**WHAT YOU ARE ASKED TO DO:**
Set down nothing except the lines starting at the one with "145 168 7926" and ending at the final line of the material, each word for word.

**GIVEN INFORMATION:**
---
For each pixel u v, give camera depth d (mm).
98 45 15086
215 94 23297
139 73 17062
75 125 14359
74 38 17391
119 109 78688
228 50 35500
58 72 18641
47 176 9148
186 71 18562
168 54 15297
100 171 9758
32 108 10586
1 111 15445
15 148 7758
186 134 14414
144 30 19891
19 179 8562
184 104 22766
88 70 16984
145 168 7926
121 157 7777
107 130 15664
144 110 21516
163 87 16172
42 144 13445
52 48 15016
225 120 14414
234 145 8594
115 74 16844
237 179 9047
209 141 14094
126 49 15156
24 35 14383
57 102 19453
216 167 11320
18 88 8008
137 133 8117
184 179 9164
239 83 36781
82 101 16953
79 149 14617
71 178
---
**TASK RESULT:**
145 168 7926
121 157 7777
107 130 15664
144 110 21516
163 87 16172
42 144 13445
52 48 15016
225 120 14414
234 145 8594
115 74 16844
237 179 9047
209 141 14094
126 49 15156
24 35 14383
57 102 19453
216 167 11320
18 88 8008
137 133 8117
184 179 9164
239 83 36781
82 101 16953
79 149 14617
71 178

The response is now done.